The Young College Try : 10th-Graders Who Need Higher Goals Take the Middle Ground

SPECIAL TO THE TIMES

The students hanging around bungalow B-15 on the campus of Santa Ana College may look a little out of place.

It's not that they aren't smoking, as most (or at least many) college students seem to do these days, or that their shirts are tucked in, it's their apparent age. On average, they're about 15 years old.

They are high school students, and the subtle boundaries that separate them from their college counterparts are defined by a program launched this year by Santa Ana College and the Santa Ana Unified School District.

Middle College High School, as it is known, has taken 83 bright yet underachieving students from Santa Ana's four comprehensive high schools and assigned them to classes conducted in five bungalows on the Santa Ana College campus.

The 10th-graders still get dropped off at school by their parents. They can't walk across the street to Burger King for lunch. And they must answer to Principal Johnny L. Williams, who strictly enforces the Santa Ana Unified dress code and anti-smoking policy.

On the flip side, these students have full access to the college library. They can take college classes ranging from French to sociology. And they rub shoulders with students almost twice their age.

"The college students, they don't know you're 15," explained Carlos Coreas, 15. "They're like, 'What? Are you some kind of a genius?' "

Almost. The students chosen for Santa Ana's Middle College High often had high test scores but didn't have the grades to match. School administrators thought traditional high school campuses did not give them the attention, and opportunities, they needed to reach their full potential.

The middle college concept has already been instituted in about two dozen locations across the country. The Newport-Mesa Unified School District opened Orange County's first middle college on the campus of Orange Coast College last year.

Santa Ana administrators sent out brochures to 200 prospective middle college students in March, Williams said. About 125 showed interest, and after interviewing students and parents, officials chose 90 for Santa Ana's first Middle College class--the class of 2000.

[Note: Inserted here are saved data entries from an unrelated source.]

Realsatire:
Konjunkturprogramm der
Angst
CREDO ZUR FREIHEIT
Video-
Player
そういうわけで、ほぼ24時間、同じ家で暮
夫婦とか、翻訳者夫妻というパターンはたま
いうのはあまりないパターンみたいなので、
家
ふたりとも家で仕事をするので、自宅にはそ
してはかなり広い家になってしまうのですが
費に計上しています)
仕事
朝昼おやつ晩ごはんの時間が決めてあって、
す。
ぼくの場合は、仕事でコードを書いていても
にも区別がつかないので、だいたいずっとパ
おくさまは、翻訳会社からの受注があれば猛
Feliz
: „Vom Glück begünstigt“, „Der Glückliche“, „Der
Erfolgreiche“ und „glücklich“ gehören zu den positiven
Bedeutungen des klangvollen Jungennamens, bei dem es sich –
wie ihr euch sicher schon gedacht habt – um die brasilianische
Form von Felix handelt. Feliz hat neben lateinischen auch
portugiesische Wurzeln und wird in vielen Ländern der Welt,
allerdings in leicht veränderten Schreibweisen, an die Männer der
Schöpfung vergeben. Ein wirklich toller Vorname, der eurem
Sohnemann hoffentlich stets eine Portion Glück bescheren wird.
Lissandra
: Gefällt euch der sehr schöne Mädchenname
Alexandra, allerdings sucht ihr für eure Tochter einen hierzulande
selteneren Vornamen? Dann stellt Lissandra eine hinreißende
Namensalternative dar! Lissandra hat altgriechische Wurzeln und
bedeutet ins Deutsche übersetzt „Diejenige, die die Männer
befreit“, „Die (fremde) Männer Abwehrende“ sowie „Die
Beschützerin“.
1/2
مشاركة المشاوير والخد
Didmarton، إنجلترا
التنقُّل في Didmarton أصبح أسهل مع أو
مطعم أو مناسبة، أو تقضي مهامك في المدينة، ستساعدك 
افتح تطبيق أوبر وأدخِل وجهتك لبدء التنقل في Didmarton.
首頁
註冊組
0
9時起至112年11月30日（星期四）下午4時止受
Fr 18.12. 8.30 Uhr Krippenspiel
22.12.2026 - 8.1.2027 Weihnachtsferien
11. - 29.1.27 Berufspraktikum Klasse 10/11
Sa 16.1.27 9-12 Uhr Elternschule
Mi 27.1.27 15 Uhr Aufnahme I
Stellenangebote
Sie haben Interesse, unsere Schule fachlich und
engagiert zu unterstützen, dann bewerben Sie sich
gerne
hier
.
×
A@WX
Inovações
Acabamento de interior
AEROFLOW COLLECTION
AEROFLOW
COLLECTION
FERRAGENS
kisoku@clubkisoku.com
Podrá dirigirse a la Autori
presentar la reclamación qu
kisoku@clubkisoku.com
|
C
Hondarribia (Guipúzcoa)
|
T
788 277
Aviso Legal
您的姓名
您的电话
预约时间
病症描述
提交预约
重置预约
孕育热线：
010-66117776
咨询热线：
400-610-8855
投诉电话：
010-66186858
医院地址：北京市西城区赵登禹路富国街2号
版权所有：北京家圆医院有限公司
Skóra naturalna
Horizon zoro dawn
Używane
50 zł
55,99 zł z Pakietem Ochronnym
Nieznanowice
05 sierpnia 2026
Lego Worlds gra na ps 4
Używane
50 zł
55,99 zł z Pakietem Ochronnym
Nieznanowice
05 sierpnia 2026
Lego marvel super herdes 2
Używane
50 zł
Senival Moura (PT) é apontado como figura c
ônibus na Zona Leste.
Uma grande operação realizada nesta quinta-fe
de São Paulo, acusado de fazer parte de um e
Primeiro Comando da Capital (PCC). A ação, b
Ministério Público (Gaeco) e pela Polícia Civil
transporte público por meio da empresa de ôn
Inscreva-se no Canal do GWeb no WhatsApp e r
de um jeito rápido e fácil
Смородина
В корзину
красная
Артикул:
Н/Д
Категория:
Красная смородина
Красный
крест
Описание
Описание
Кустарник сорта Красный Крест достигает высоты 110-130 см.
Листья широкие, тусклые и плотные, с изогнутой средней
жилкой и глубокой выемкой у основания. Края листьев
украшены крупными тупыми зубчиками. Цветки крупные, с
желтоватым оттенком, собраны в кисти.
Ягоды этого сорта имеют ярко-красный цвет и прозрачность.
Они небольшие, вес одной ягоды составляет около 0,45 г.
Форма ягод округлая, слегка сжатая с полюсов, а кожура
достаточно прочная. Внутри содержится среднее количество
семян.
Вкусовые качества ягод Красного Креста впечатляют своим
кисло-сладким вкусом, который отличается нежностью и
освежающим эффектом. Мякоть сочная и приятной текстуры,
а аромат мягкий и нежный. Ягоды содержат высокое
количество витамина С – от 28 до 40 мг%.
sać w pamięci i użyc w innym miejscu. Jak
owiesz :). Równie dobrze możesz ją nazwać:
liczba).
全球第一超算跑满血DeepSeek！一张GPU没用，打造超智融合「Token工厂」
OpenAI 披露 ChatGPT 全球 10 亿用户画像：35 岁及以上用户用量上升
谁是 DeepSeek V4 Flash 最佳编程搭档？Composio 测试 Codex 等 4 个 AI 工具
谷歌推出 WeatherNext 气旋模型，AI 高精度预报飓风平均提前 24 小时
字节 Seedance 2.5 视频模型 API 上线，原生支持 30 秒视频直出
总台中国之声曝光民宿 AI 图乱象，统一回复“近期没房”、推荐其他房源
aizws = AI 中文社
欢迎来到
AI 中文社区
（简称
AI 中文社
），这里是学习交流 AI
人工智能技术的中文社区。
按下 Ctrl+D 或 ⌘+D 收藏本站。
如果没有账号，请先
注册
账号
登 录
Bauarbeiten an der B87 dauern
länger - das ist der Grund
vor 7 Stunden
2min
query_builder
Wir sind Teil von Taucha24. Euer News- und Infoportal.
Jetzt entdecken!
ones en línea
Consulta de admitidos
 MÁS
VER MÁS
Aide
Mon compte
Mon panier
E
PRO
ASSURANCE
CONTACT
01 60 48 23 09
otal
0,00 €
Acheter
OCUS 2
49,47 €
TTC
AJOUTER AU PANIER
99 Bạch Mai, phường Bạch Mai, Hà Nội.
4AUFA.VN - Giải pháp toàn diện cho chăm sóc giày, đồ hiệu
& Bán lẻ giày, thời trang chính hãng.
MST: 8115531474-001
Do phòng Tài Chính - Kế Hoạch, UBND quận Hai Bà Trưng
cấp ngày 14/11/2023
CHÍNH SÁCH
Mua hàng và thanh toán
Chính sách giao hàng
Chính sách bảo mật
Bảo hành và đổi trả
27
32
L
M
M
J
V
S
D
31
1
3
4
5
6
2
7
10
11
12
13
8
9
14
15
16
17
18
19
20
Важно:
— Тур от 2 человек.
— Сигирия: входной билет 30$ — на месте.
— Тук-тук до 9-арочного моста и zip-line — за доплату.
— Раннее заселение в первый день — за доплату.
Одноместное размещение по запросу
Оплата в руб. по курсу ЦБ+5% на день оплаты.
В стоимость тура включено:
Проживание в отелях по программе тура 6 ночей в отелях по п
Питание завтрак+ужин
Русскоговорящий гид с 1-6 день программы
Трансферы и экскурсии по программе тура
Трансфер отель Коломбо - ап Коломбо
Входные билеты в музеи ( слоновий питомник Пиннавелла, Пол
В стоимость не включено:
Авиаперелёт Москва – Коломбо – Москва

Middle College is expected to add about 90 students each year for the next two years, and will then maintain an enrollment of close to 300 students.

The 90 students in the inaugural class had to attend a mandatory summer school session that included a college orientation class. Since then, seven students have dropped out--an acceptable number, said Williams, given the program's unique demands.

The fall semester for Middle College students began Aug. 25 to coincide with the start of college-level classes on the campus. This week, Williams said the six-week report cards showed that Middle College students had an average grade-point average of 2.47 in their high school classes.

The student body grade-point average upon arrival at Middle College was 2.5, Williams said. But he expects the average to hit 3.0 by semester's end, once students are adjusted to the program.

The Middle College program requires students to attend four core classes--English, history, science and math--taught by Santa Ana Unified high school teachers.

Students also take a college physical education class, and a college computer science or typing class.

If that is not enough, students may take more college classes, such as French, sociology or music.

Williams said almost two dozen students are taking a "seventh-period" class at the college.

One of them is Miriam Cantoran, 15. Cantoran said she has about four hours of homework a night but is actually doing better at Middle College because of the lower student-to-teacher ratio.

"The teachers care. They focus more on you, they help you out," she said. "They don't tell you, 'Here's the book--read it.' "

Cantoran said some of her classes at Santa Ana Valley High School had as many as 45 students. At Middle College, the number in each class is about half that.

Indeed, the intimacy brought about by smaller classes is one of Middle College's greatest assets, according to students and teachers.

The students "are not a number," English teacher Gladys Martinez-Burke said. "They have a name now."

A grant from the state college system pays for the college books, and the college waives the tuition fees. (When the state grant runs out in 1999, Williams hopes to raise the book money through corporate sponsors and fund-raisers.)

Students receive high school and college credit for the college courses--meaning that a select few students may graduate from Middle College High with enough credits for a two-year associate college degree.

Middle College has a "virtual campus" in the walkways and lunch table surrounded by its four classroom bungalows. Students and teachers smile and joke as they pass each other.

But one downside to Middle College, students say, is the inability to participate in, or rally around, a high school sports team.

Coreas, for example, misses playing high school baseball, and the rivalry with different high schools.

But dropping high school sports was a sacrifice he knew he had to make.

"I had to leave sports--that was the hard part," Coreas said. "But I thought I would get farther in life with my education than my sports."